Kapitalgedecke Pflegeversicherung stößt auf Widerstand

Eine Pflegeversicherung ist sehr wichtig, wenn man im Alter einen gewissen Rückhalt für eine mögliche Pflege haben will. Doch die normale gesetzliche Pflegeversicherung deckt nicht die gesamten Risiken ab. Deshalb war in der schwarz-gelben Regierungskoalition überlegt worden, diese Pflegeversicherung durch eine zusätzliche kapitalgedeckte Pflegeversicherung zu ergänzen. Nun meldet das Nachrichtenmagazin Spiegel, dass es innerhalb der CDU/CSU starke Widerstände gegen die kapitalgedeckte Pflegeversicherung gibt.

Nach den ersten Plänen zur kapitalgedeckten Pflegeversicherung sollte diese als Pflichtversicherung und als Zusatzversicherung angelegt werden. Für die Arbeitnehmer würde diese bedeutet, dass die hälftige Kostenübernahme durch den Arbeitgeber, die bei anderen Sozialversicherungen üblich ist, entfällt. Kapitaldeckung würde bedeuten, dass diese Art der Pflegezusatzversicherung einen Kapitalstock aufbaut, der erst bei Bedarf für Pflegeleistungen in Anspruch genommen wird. Auch dieses Prinzip würde die bisherigen Regeln zur Sozialversicherung durchbrechen, denn dort werden die Leistungen im Umlageverfahren mehr oder weniger direkt von den Beitragszahlern zu den Leistungsempfängern geleitet.

An diesem Kapitaldeckungsprinzip der neuen Art von Pflegeversicherung setzt auch die Kritik an.

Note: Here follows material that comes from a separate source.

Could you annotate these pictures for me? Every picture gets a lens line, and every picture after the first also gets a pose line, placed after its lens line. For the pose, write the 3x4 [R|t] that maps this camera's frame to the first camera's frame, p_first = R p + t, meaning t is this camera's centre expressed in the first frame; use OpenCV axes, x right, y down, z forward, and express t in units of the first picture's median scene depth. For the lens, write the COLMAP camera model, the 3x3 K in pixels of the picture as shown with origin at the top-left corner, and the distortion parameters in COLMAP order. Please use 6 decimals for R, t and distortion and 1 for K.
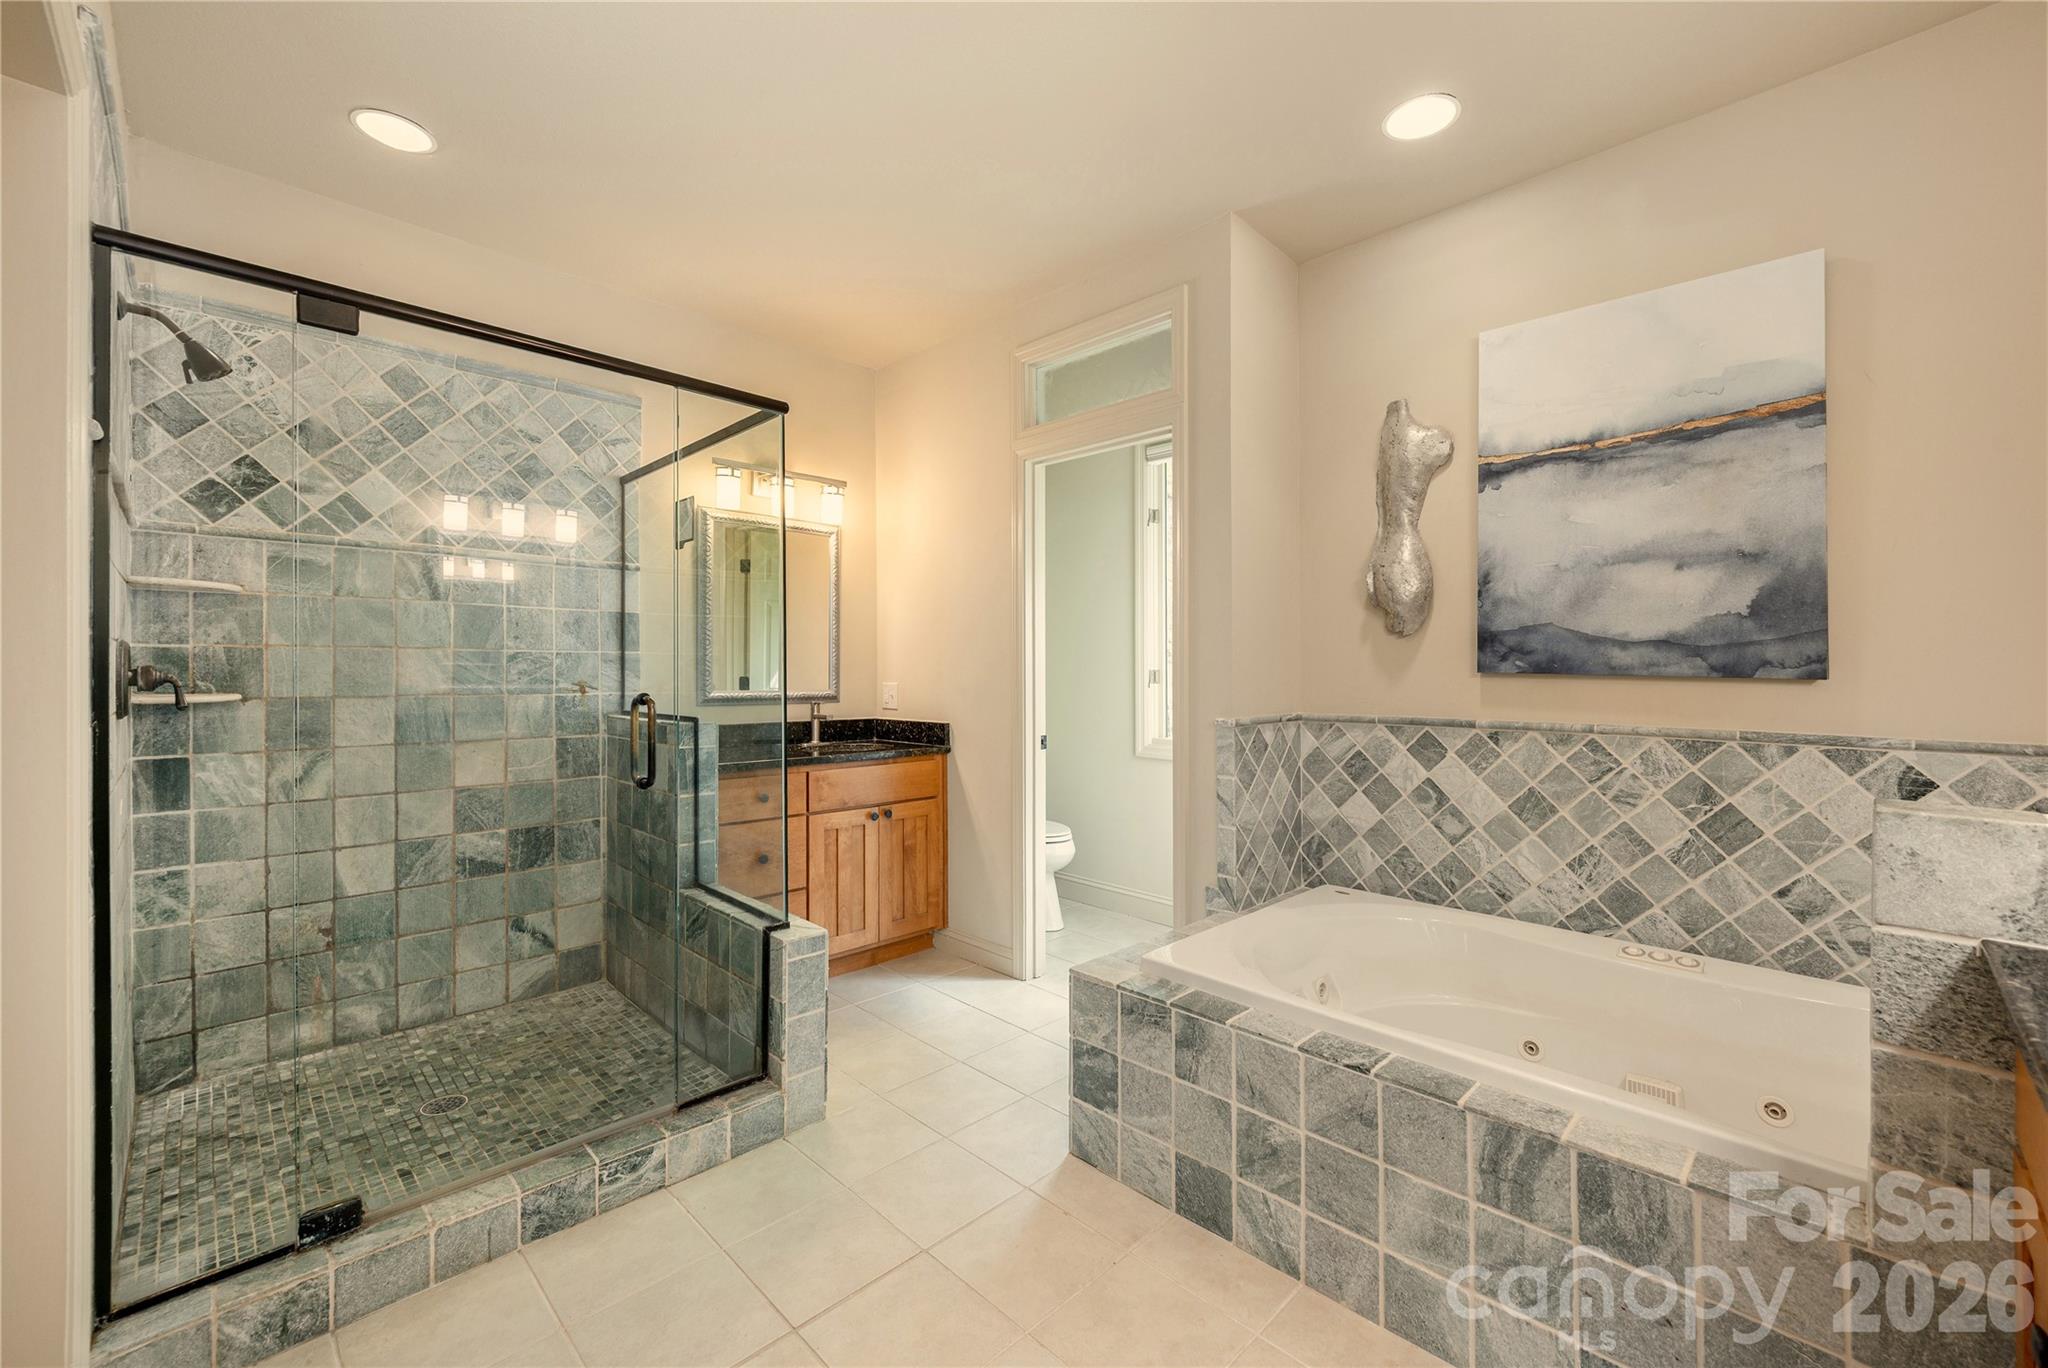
lens RADIAL K [[831.2, 0, 998.4], [0, 831.2, 691.0], [0, 0, 1]] dist [0.001767, 0.000033]
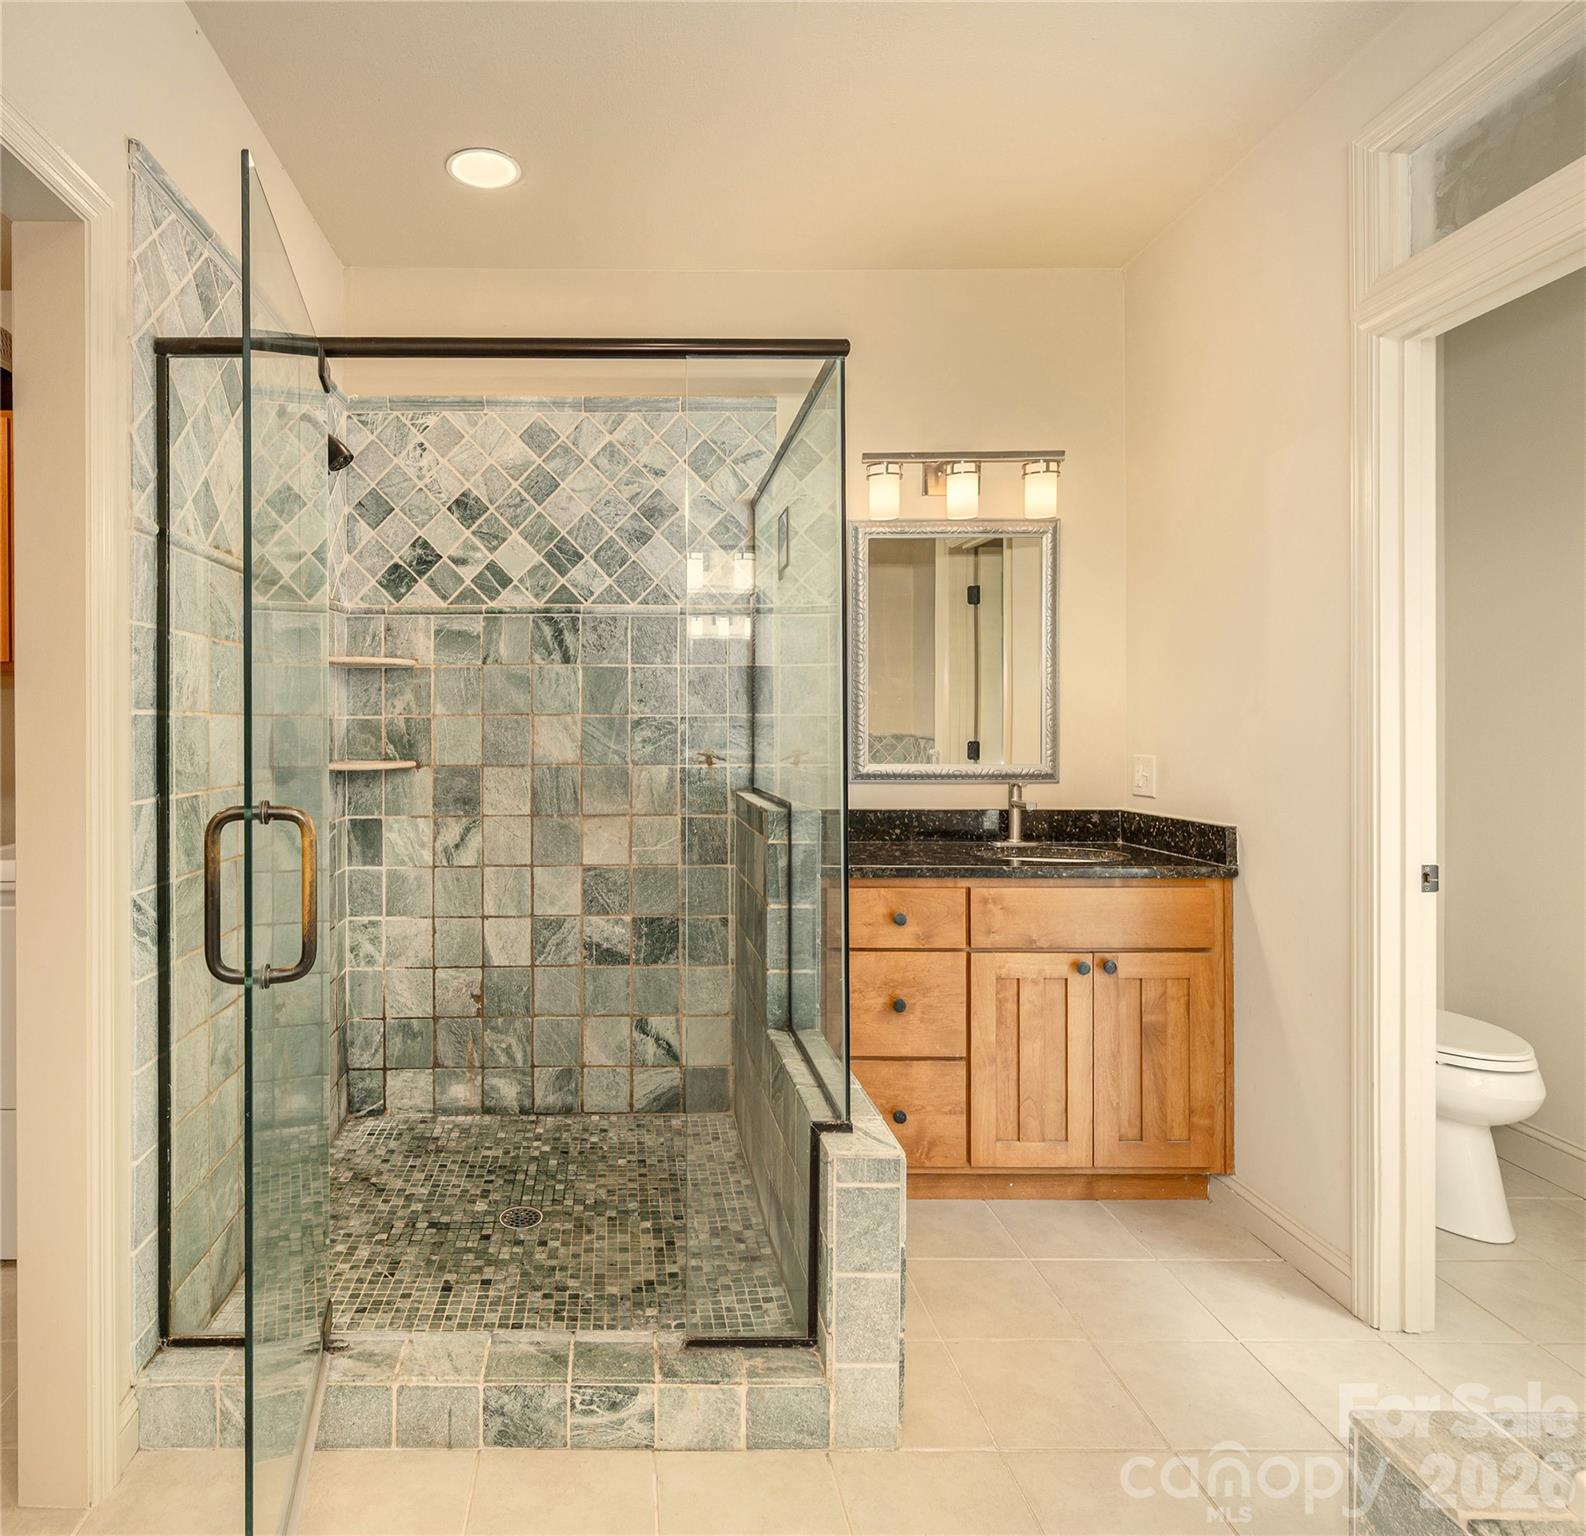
lens RADIAL K [[891.0, 0, 792.6], [0, 891.0, 735.9], [0, 0, 1]] dist [0.000371, 0.001101]
pose [[0.725494, 0.005442, -0.688207, 0.200505], [-0.010804, 0.999936, -0.003482, -0.027135], [0.688144, 0.009962, 0.725506, 0.452812]]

Die Finanzkrise habe gezeigt, so meldet das Hamburger Nachrichtenmagazin mit Bezug auf Quellen in der CDU/CSU, dass diese Art der Finanzierung zu unsicher sei. Aus der Arbeitnehmerschaft komme Kritik, weil die Arbeitgeber bei der Finanzierung der kapitalgedeckten Pflegeversicherung außen vor bleiben.

Auch die gesetzlichen Krankenkassen sind gegen die Einführung einer kapitalgedeckten Pflegeversicherung. Der Vorsitzende des Verbandes der Ersatzkassen will nicht, dass die Versicherten die Hauptlast der Pflegeversicherungsreform tragen müssen. Und man sei auch dagegen, dass die Pflege individualisiert werde. Besser sei es angesichts der demografischen Entwicklung, die Finanzierung der Pflegeversicherungen auf eine stabile Basis zu stellen. Er könne es sich auch nicht vorstellen, dass sich alle Versicherten mit einer zusätzlichen privaten Zusatzversicherung für die Pflege abfinden könnten. Schließlich würde damit die Höhe der Leistungsansprüche von der Sparfähigkeit Einzelner abhängig gemacht.

Es bleibt abzuwarten, ob und wie die Kritik an der kapitalbedeckten Pflegeversicherung sich in politisches Handeln umsetzt. Bereits bei der Reform der Krankenversicherung hat die jetzige Bundesregierung dafür gesorgt, dass die hälftige Finanzierung durch Arbeitgeber und Arbeitnehmer aufgehoben wurde.